I am using these models to help track a person.
1. Using person detection to detect a person
2. Using person reidentification to reid a person across sensors
3. Using face detection to detect a person (person detection doesn't work for sitting people or with hands in the air)
These algorithms are still not enough to have confident person tracking. The person detection does not get people sitting down or with hands in the air. The face detection doesn't work if peoples heads are facing down looking at their phones. So it is still very leaky for knowing when people are in a room.
These sensors are looking at a static scene, so it has a "control" depth reading about the environment (when no one is in it). When someone moves through that environment, obviously there is a change in depth reading.
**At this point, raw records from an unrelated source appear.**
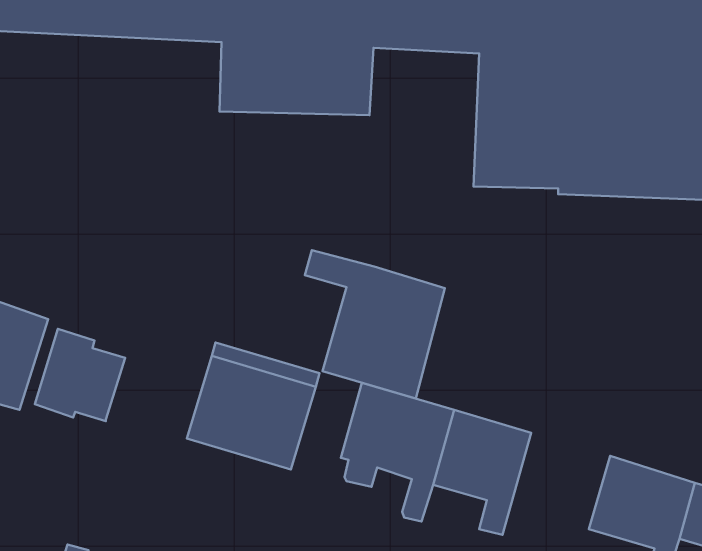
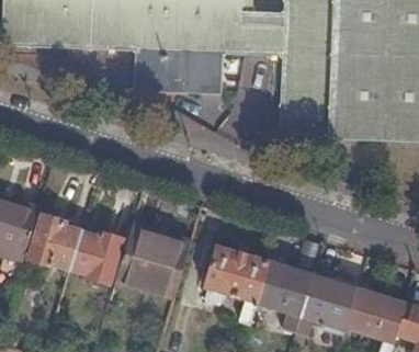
building: [305,250,445,399] -> none
building: none -> [70,231,121,282]
building: none -> [296,274,358,337]

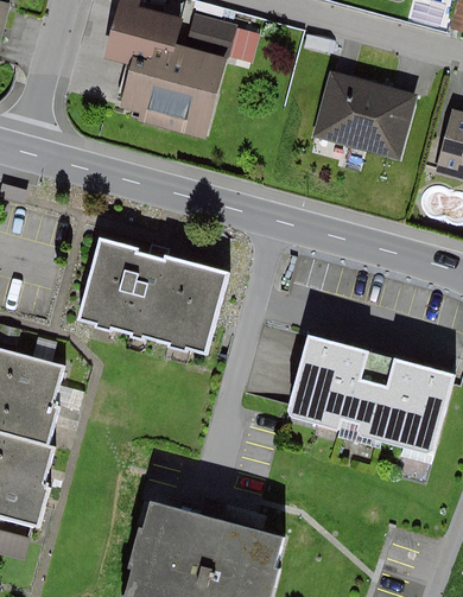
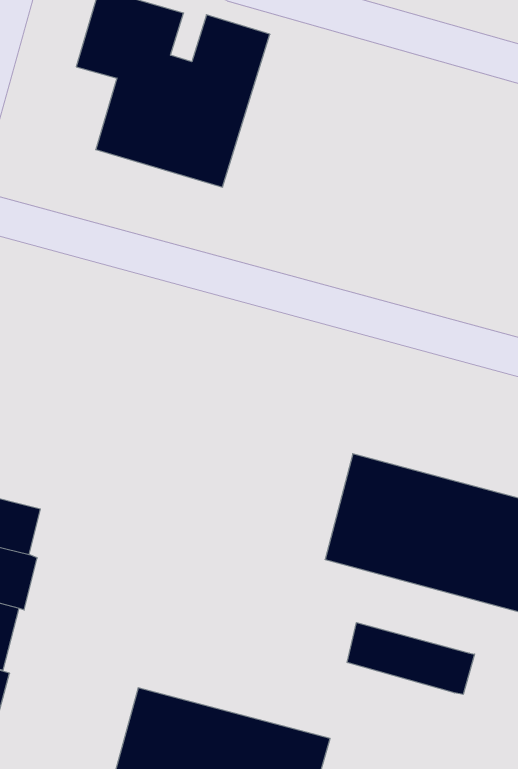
building: [306,69,411,160] -> none
building: [80,239,224,345] -> none
building: none -> [347,623,475,694]

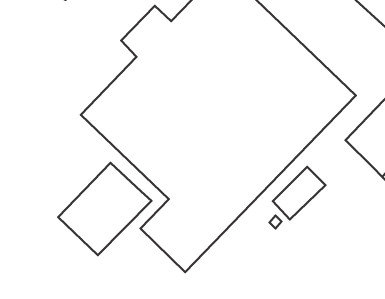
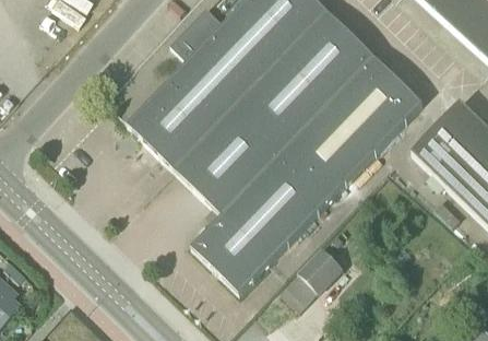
building: [58,163,152,255] -> none
building: [273,167,326,220] -> [287,248,344,305]

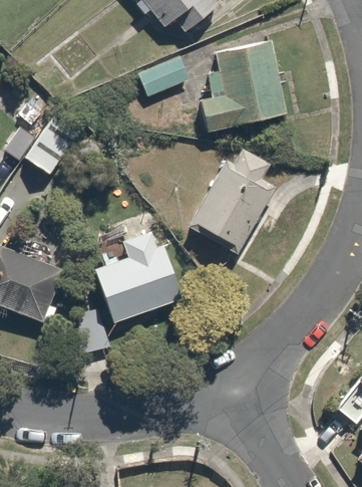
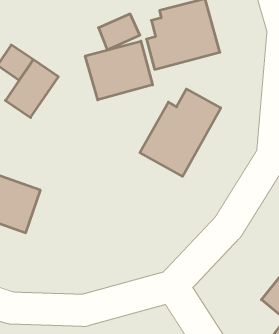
building: none -> [85,41,153,100]
building: [96,226,190,322] -> none

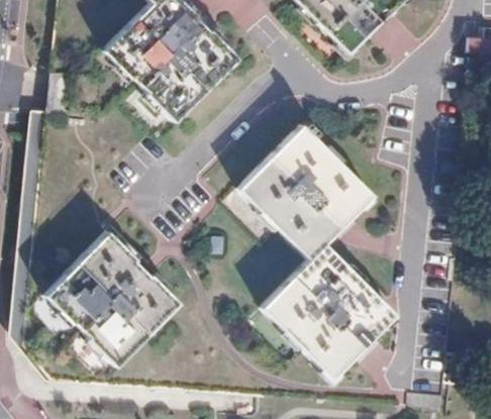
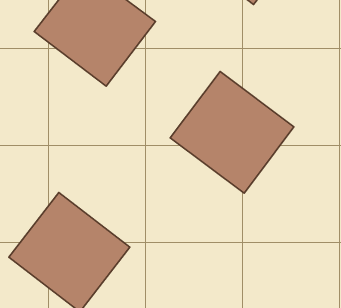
building: [262,243,397,380] -> none

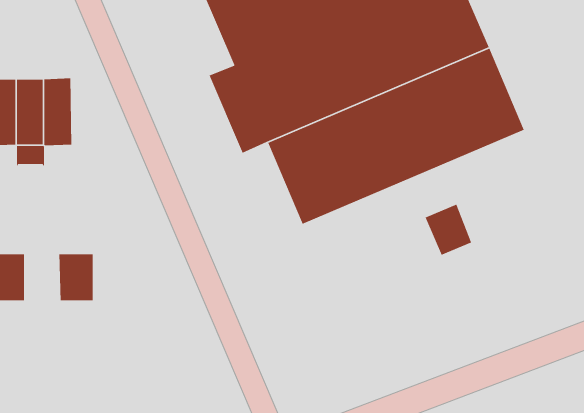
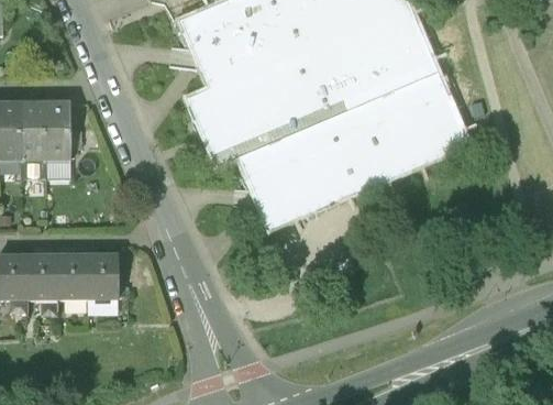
building: [424,203,472,256] -> none
building: none -> [26,255,57,297]
building: none -> [87,255,118,297]

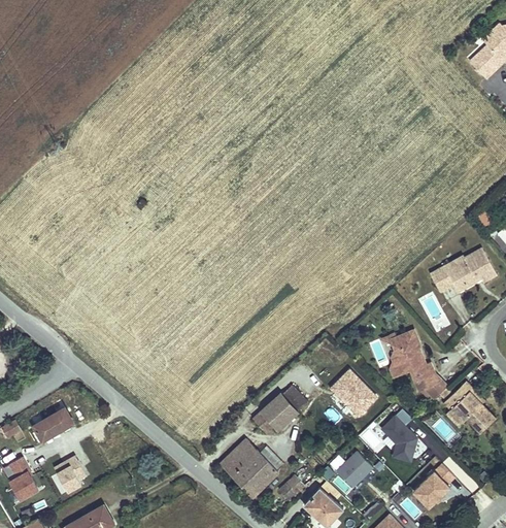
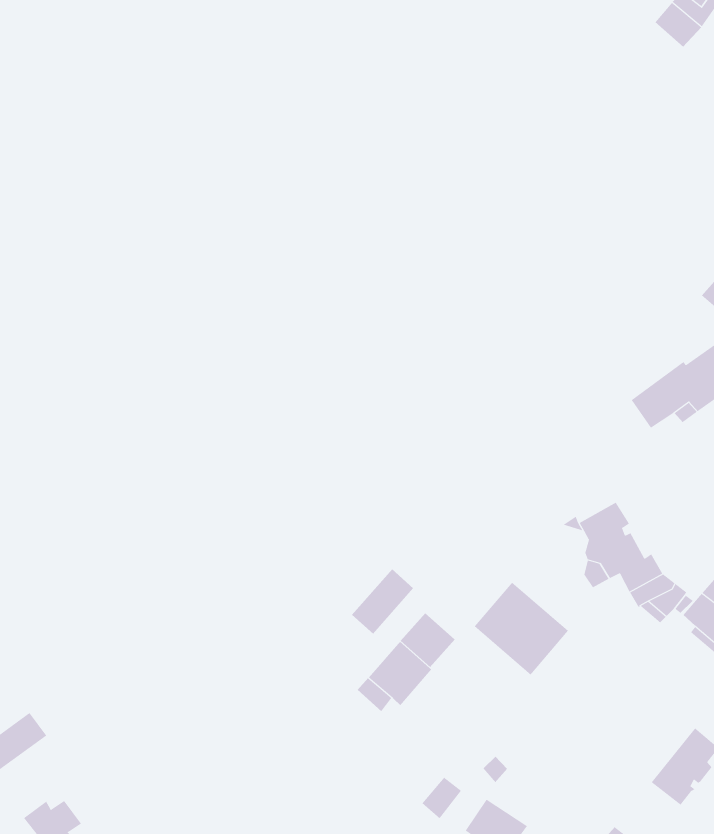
building: none -> [351,568,414,635]
building: [381,409,416,463] -> none
building: [225,441,277,495] -> none
building: [337,453,372,488] -> none

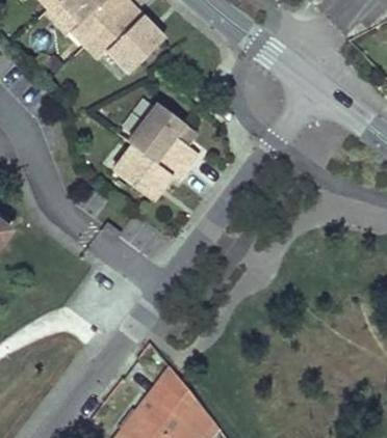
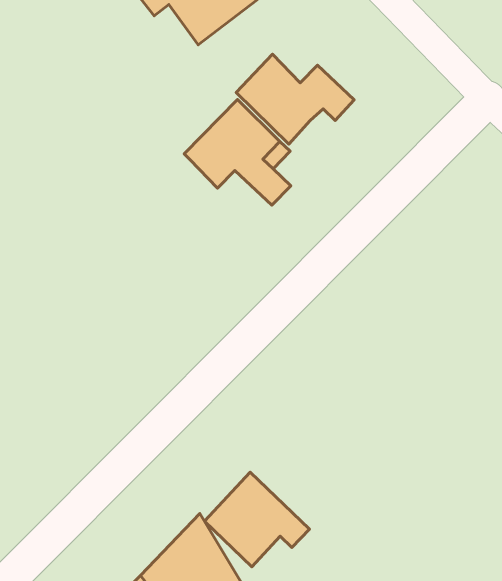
building: [114,145,189,200] -> [236,54,354,144]
building: none -> [205,472,309,567]

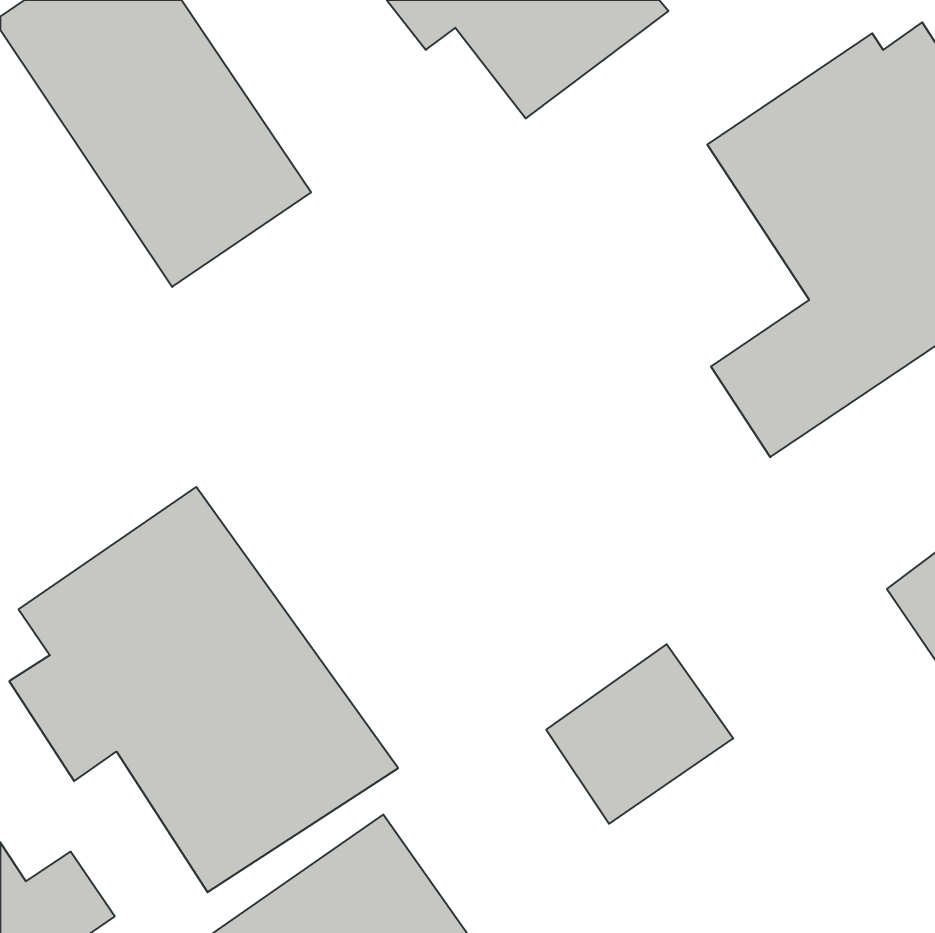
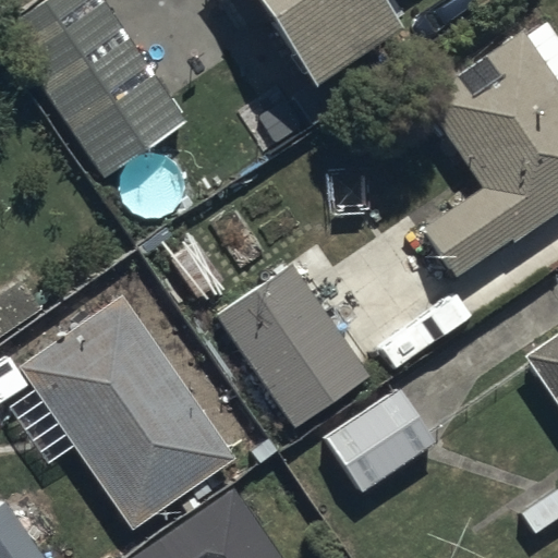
building: none -> [214,264,369,429]

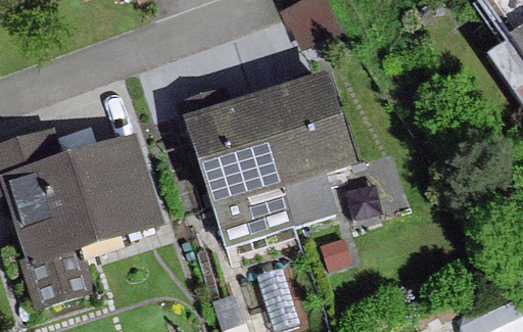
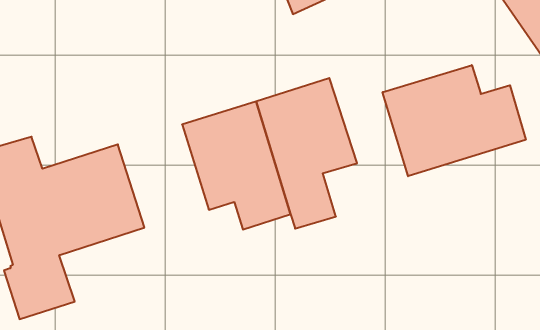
building: none -> [383,65,526,176]

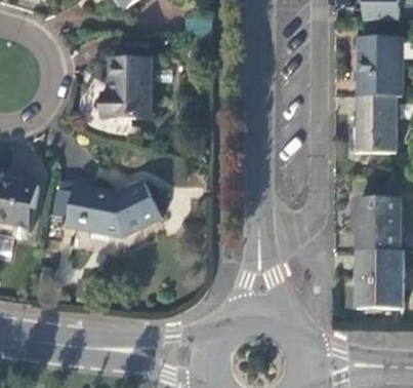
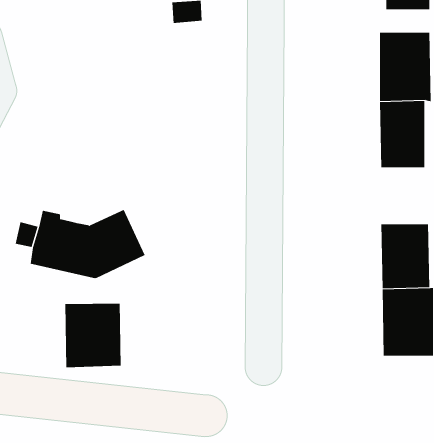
building: [106,57,153,122] -> none
building: none -> [65,303,121,368]

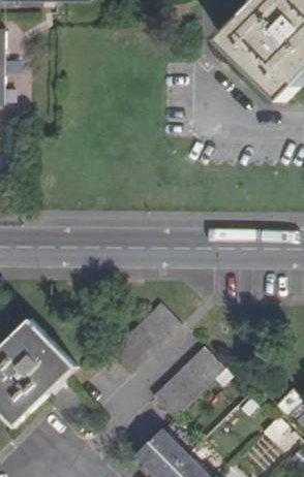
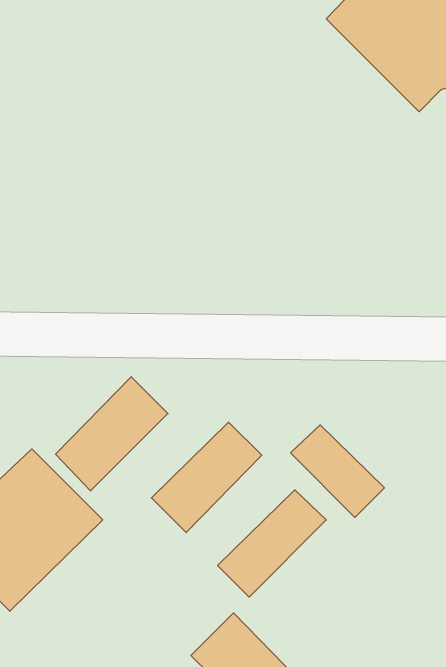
building: none -> [56,377,168,491]
building: none -> [291,425,384,517]

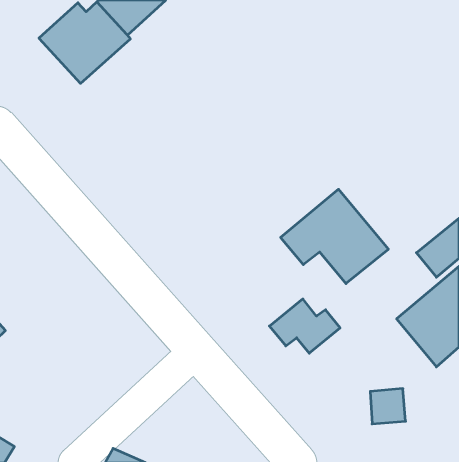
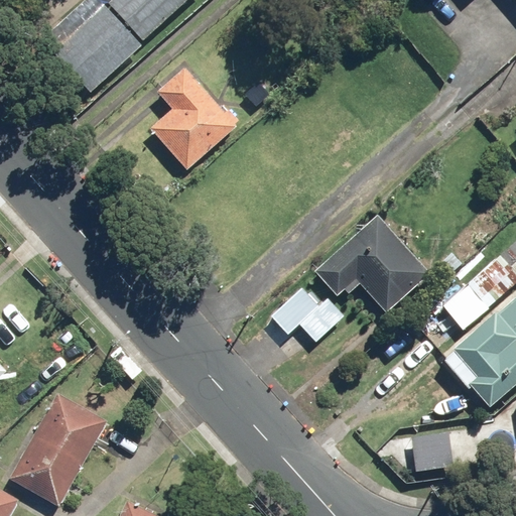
building: none -> [150,69,240,168]
building: [269,299,340,353] -> [265,286,344,347]
building: none -> [9,393,107,507]

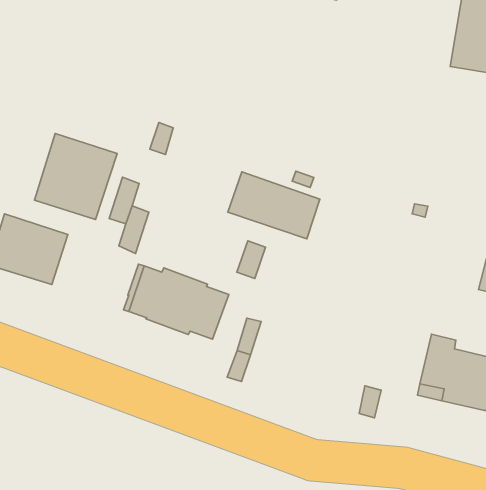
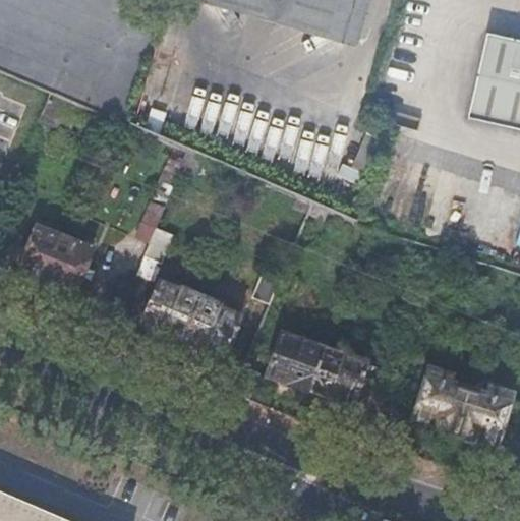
building: [35,134,117,219] -> none
building: [228,172,320,239] -> none
building: none -> [270,331,365,400]

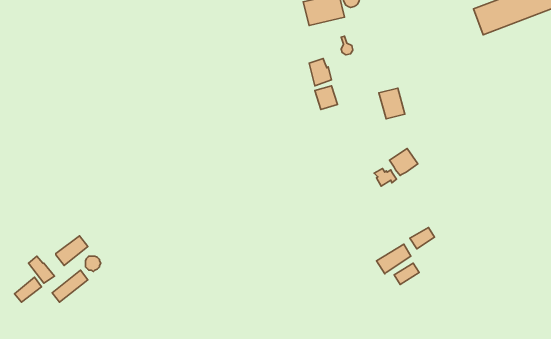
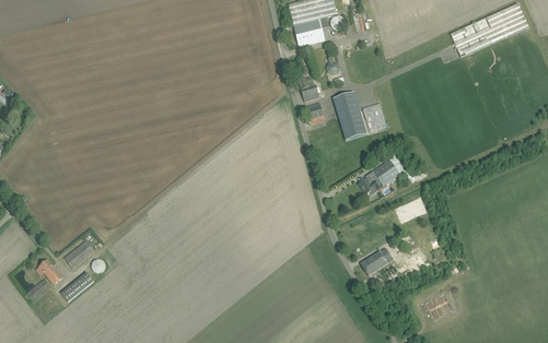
building: none -> [333,91,365,139]

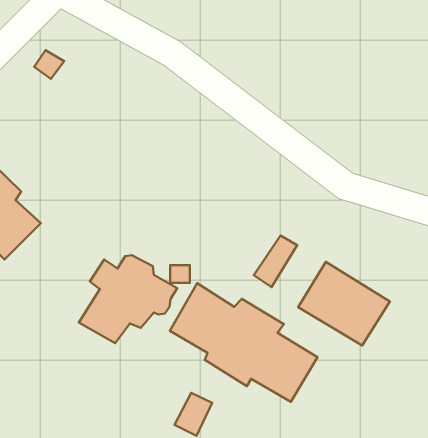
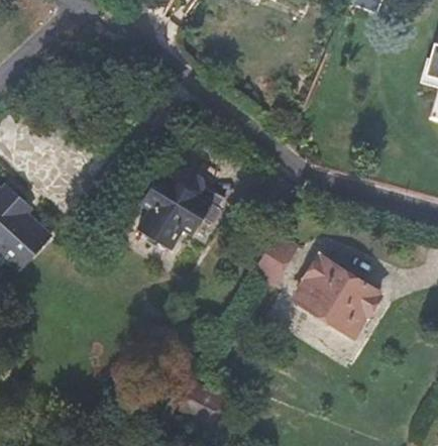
building: [79,255,177,343] -> [134,171,224,251]
building: [170,283,318,402] -> none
I want to store a "control" depth frame on the device (using RAM) and then compare the incoming depth frame to that "control" depth frame, and see what the diff is between the two depth frames.
If I have a person detection that "stops" detecting (because they sat down, raised their arms, or are looking at their phones) I want to be able to check the "control" depth to see if there is still a person there (is there a big difference from the "control" frame for where the person was last detected (it would mean they are still there but might have sat down).
Is there a "best" approach to diff depth frames on device? I don't want to use OpenCV because that would be very slow processing and I was wondering if there was any hardware accelerated approach that could be used? I know that to calculate disparity there is a lot of analysis between mono cameras so is that something I can tap into to diff a depth frame stored in memory from a new depth frame?